Exercise:
I'd like the data below restated word for word, with the pictures left out.

Task input:
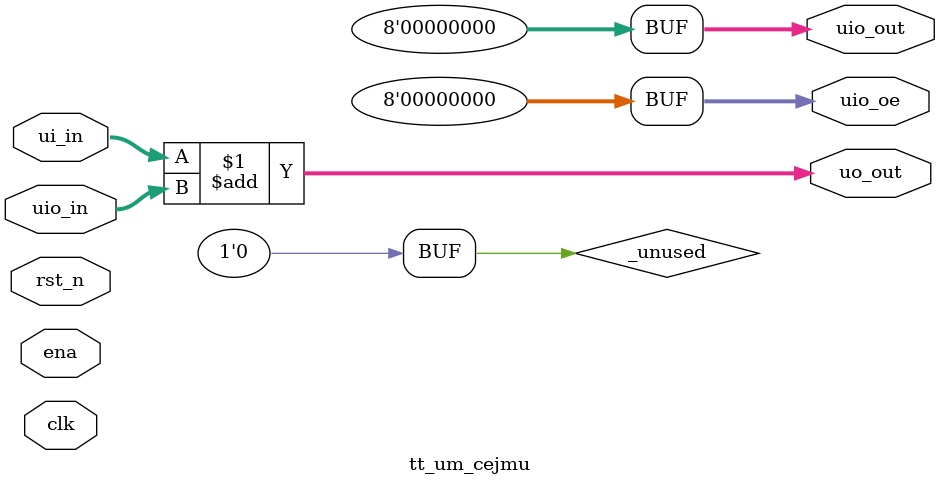
<source format=v>
/*
 * Copyright (c) 2024 Your Name
 * SPDX-License-Identifier: Apache-2.0
 */

`default_nettype none

module tt_um_cejmu (
    input  wire [7:0] ui_in,    // Dedicated inputs
    output wire [7:0] uo_out,   // Dedicated outputs
    input  wire [7:0] uio_in,   // IOs: Input path
    output wire [7:0] uio_out,  // IOs: Output path
    output wire [7:0] uio_oe,   // IOs: Enable path (active high: 0=input, 1=output)
    input  wire       ena,      // always 1 when the design is powered, so you can ignore it
    input  wire       clk,      // clock
    input  wire       rst_n     // reset_n - low to reset
);

  // All output pins must be assigned. If not used, assign to 0.
  assign uo_out  = ui_in + uio_in;  // Example: ou_out is the sum of ui_in and uio_in
  assign uio_out = 0;
  assign uio_oe  = 0;

  // List all unused inputs to prevent warnings
  wire _unused = &{ena, clk, rst_n, 1'b0};

endmodule

</source>
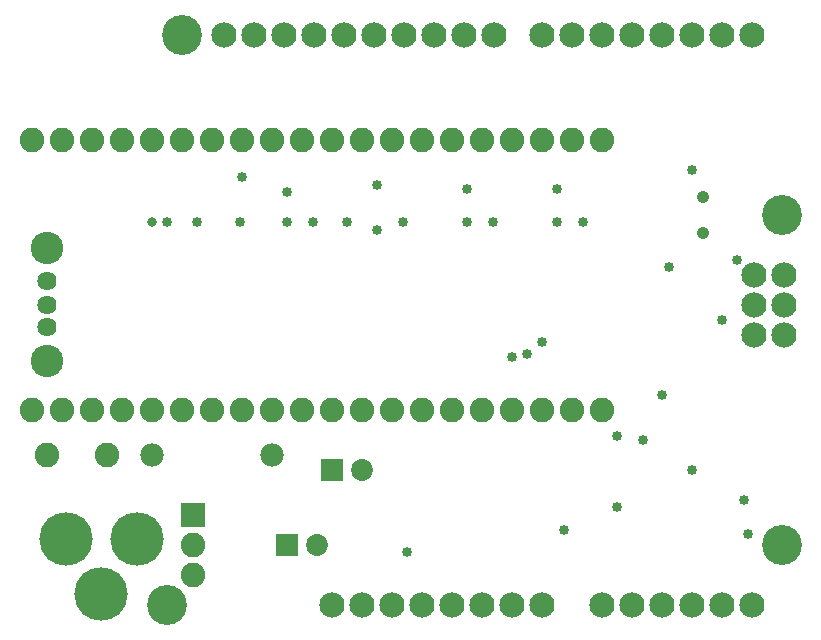
<source format=gbs>
G04 EAGLE Gerber RS-274X export*
G75*
%MOMM*%
%FSLAX34Y34*%
%LPD*%
%INSoldermask Bottom*%
%IPPOS*%
%AMOC8*
5,1,8,0,0,1.08239X$1,22.5*%
G01*
%ADD10C,3.378200*%
%ADD11C,2.133600*%
%ADD12C,2.082800*%
%ADD13R,2.082800X2.082800*%
%ADD14C,4.521200*%
%ADD15C,1.854200*%
%ADD16R,1.854200X1.854200*%
%ADD17C,1.981200*%
%ADD18C,1.625600*%
%ADD19C,2.743200*%
%ADD20C,1.053200*%
%ADD21C,0.853200*%
%ADD22C,0.803200*%


D10*
X152400Y508000D03*
X660400Y355600D03*
X660400Y76200D03*
X139700Y25400D03*
D11*
X279400Y25400D03*
X304800Y25400D03*
X330200Y25400D03*
X355600Y25400D03*
X381000Y25400D03*
X406400Y25400D03*
X431800Y25400D03*
X457200Y25400D03*
X508000Y25400D03*
X533400Y25400D03*
X558800Y25400D03*
X584200Y25400D03*
X609600Y25400D03*
X635000Y25400D03*
X635000Y508000D03*
X609600Y508000D03*
X584200Y508000D03*
X558800Y508000D03*
X533400Y508000D03*
X508000Y508000D03*
X482600Y508000D03*
X457200Y508000D03*
X416560Y508000D03*
X391160Y508000D03*
X365760Y508000D03*
X340360Y508000D03*
X314960Y508000D03*
X289560Y508000D03*
X264160Y508000D03*
X238760Y508000D03*
X213360Y508000D03*
X187960Y508000D03*
X636400Y304300D03*
X661800Y304300D03*
X636400Y278900D03*
X661800Y278900D03*
X636400Y253500D03*
X661800Y253500D03*
D12*
X25400Y419100D03*
X50800Y419100D03*
X76200Y419100D03*
X101600Y419100D03*
X127000Y419100D03*
X152400Y419100D03*
X177800Y419100D03*
X203200Y419100D03*
X228600Y419100D03*
X254000Y419100D03*
X279400Y419100D03*
X304800Y419100D03*
X330200Y419100D03*
X355600Y419100D03*
X381000Y419100D03*
X406400Y419100D03*
X431800Y419100D03*
X457200Y419100D03*
X482600Y419100D03*
X508000Y419100D03*
X25400Y190500D03*
X50800Y190500D03*
X76200Y190500D03*
X101600Y190500D03*
X127000Y190500D03*
X152400Y190500D03*
X177800Y190500D03*
X203200Y190500D03*
X228600Y190500D03*
X254000Y190500D03*
X279400Y190500D03*
X304800Y190500D03*
X330200Y190500D03*
X355600Y190500D03*
X381000Y190500D03*
X406400Y190500D03*
X431800Y190500D03*
X457200Y190500D03*
X482600Y190500D03*
X508000Y190500D03*
D13*
X161925Y101600D03*
D12*
X161925Y76200D03*
X161925Y50800D03*
D14*
X114140Y81280D03*
X54140Y81280D03*
X84140Y34280D03*
D15*
X304600Y139700D03*
D16*
X279600Y139700D03*
D12*
X38100Y152400D03*
X88900Y152400D03*
D17*
X127000Y152400D03*
X228600Y152400D03*
D15*
X266500Y76200D03*
D16*
X241500Y76200D03*
D18*
X38100Y279400D03*
D19*
X38100Y231400D03*
X38100Y327400D03*
D18*
X38100Y299400D03*
X38100Y260400D03*
D20*
X593725Y370600D03*
X593725Y340600D03*
D21*
X165100Y349250D03*
X263525Y349250D03*
X292100Y349250D03*
X628650Y114300D03*
X492125Y349250D03*
X415925Y349250D03*
X342900Y69850D03*
X631825Y85725D03*
X520700Y168275D03*
X558800Y203200D03*
X339725Y349250D03*
X139700Y349250D03*
X584200Y393700D03*
X469900Y349250D03*
X469900Y377825D03*
X393700Y349250D03*
X393700Y377825D03*
X317500Y342900D03*
X317500Y381000D03*
X241300Y349250D03*
X241300Y374650D03*
X201370Y349250D03*
X203200Y387350D03*
D22*
X127000Y349250D03*
D21*
X542925Y165100D03*
X520700Y107950D03*
X444500Y238125D03*
X622300Y317500D03*
X431800Y234950D03*
X565150Y311150D03*
X584200Y139700D03*
X457200Y247650D03*
X476250Y88900D03*
X609600Y266700D03*
M02*

</source>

Written reply:
<source format=v>
/*
 * Copyright (c) 2024 Your Name
 * SPDX-License-Identifier: Apache-2.0
 */

`default_nettype none

module tt_um_cejmu (
    input  wire [7:0] ui_in,    // Dedicated inputs
    output wire [7:0] uo_out,   // Dedicated outputs
    input  wire [7:0] uio_in,   // IOs: Input path
    output wire [7:0] uio_out,  // IOs: Output path
    output wire [7:0] uio_oe,   // IOs: Enable path (active high: 0=input, 1=output)
    input  wire       ena,      // always 1 when the design is powered, so you can ignore it
    input  wire       clk,      // clock
    input  wire       rst_n     // reset_n - low to reset
);

  // All output pins must be assigned. If not used, assign to 0.
  assign uo_out  = ui_in + uio_in;  // Example: ou_out is the sum of ui_in and uio_in
  assign uio_out = 0;
  assign uio_oe  = 0;

  // List all unused inputs to prevent warnings
  wire _unused = &{ena, clk, rst_n, 1'b0};

endmodule

</source>
<source format=gbs>
G04 EAGLE Gerber RS-274X export*
G75*
%MOMM*%
%FSLAX34Y34*%
%LPD*%
%INSoldermask Bottom*%
%IPPOS*%
%AMOC8*
5,1,8,0,0,1.08239X$1,22.5*%
G01*
%ADD10C,3.378200*%
%ADD11C,2.133600*%
%ADD12C,2.082800*%
%ADD13R,2.082800X2.082800*%
%ADD14C,4.521200*%
%ADD15C,1.854200*%
%ADD16R,1.854200X1.854200*%
%ADD17C,1.981200*%
%ADD18C,1.625600*%
%ADD19C,2.743200*%
%ADD20C,1.053200*%
%ADD21C,0.853200*%
%ADD22C,0.803200*%


D10*
X152400Y508000D03*
X660400Y355600D03*
X660400Y76200D03*
X139700Y25400D03*
D11*
X279400Y25400D03*
X304800Y25400D03*
X330200Y25400D03*
X355600Y25400D03*
X381000Y25400D03*
X406400Y25400D03*
X431800Y25400D03*
X457200Y25400D03*
X508000Y25400D03*
X533400Y25400D03*
X558800Y25400D03*
X584200Y25400D03*
X609600Y25400D03*
X635000Y25400D03*
X635000Y508000D03*
X609600Y508000D03*
X584200Y508000D03*
X558800Y508000D03*
X533400Y508000D03*
X508000Y508000D03*
X482600Y508000D03*
X457200Y508000D03*
X416560Y508000D03*
X391160Y508000D03*
X365760Y508000D03*
X340360Y508000D03*
X314960Y508000D03*
X289560Y508000D03*
X264160Y508000D03*
X238760Y508000D03*
X213360Y508000D03*
X187960Y508000D03*
X636400Y304300D03*
X661800Y304300D03*
X636400Y278900D03*
X661800Y278900D03*
X636400Y253500D03*
X661800Y253500D03*
D12*
X25400Y419100D03*
X50800Y419100D03*
X76200Y419100D03*
X101600Y419100D03*
X127000Y419100D03*
X152400Y419100D03*
X177800Y419100D03*
X203200Y419100D03*
X228600Y419100D03*
X254000Y419100D03*
X279400Y419100D03*
X304800Y419100D03*
X330200Y419100D03*
X355600Y419100D03*
X381000Y419100D03*
X406400Y419100D03*
X431800Y419100D03*
X457200Y419100D03*
X482600Y419100D03*
X508000Y419100D03*
X25400Y190500D03*
X50800Y190500D03*
X76200Y190500D03*
X101600Y190500D03*
X127000Y190500D03*
X152400Y190500D03*
X177800Y190500D03*
X203200Y190500D03*
X228600Y190500D03*
X254000Y190500D03*
X279400Y190500D03*
X304800Y190500D03*
X330200Y190500D03*
X355600Y190500D03*
X381000Y190500D03*
X406400Y190500D03*
X431800Y190500D03*
X457200Y190500D03*
X482600Y190500D03*
X508000Y190500D03*
D13*
X161925Y101600D03*
D12*
X161925Y76200D03*
X161925Y50800D03*
D14*
X114140Y81280D03*
X54140Y81280D03*
X84140Y34280D03*
D15*
X304600Y139700D03*
D16*
X279600Y139700D03*
D12*
X38100Y152400D03*
X88900Y152400D03*
D17*
X127000Y152400D03*
X228600Y152400D03*
D15*
X266500Y76200D03*
D16*
X241500Y76200D03*
D18*
X38100Y279400D03*
D19*
X38100Y231400D03*
X38100Y327400D03*
D18*
X38100Y299400D03*
X38100Y260400D03*
D20*
X593725Y370600D03*
X593725Y340600D03*
D21*
X165100Y349250D03*
X263525Y349250D03*
X292100Y349250D03*
X628650Y114300D03*
X492125Y349250D03*
X415925Y349250D03*
X342900Y69850D03*
X631825Y85725D03*
X520700Y168275D03*
X558800Y203200D03*
X339725Y349250D03*
X139700Y349250D03*
X584200Y393700D03*
X469900Y349250D03*
X469900Y377825D03*
X393700Y349250D03*
X393700Y377825D03*
X317500Y342900D03*
X317500Y381000D03*
X241300Y349250D03*
X241300Y374650D03*
X201370Y349250D03*
X203200Y387350D03*
D22*
X127000Y349250D03*
D21*
X542925Y165100D03*
X520700Y107950D03*
X444500Y238125D03*
X622300Y317500D03*
X431800Y234950D03*
X565150Y311150D03*
X584200Y139700D03*
X457200Y247650D03*
X476250Y88900D03*
X609600Y266700D03*
M02*

</source>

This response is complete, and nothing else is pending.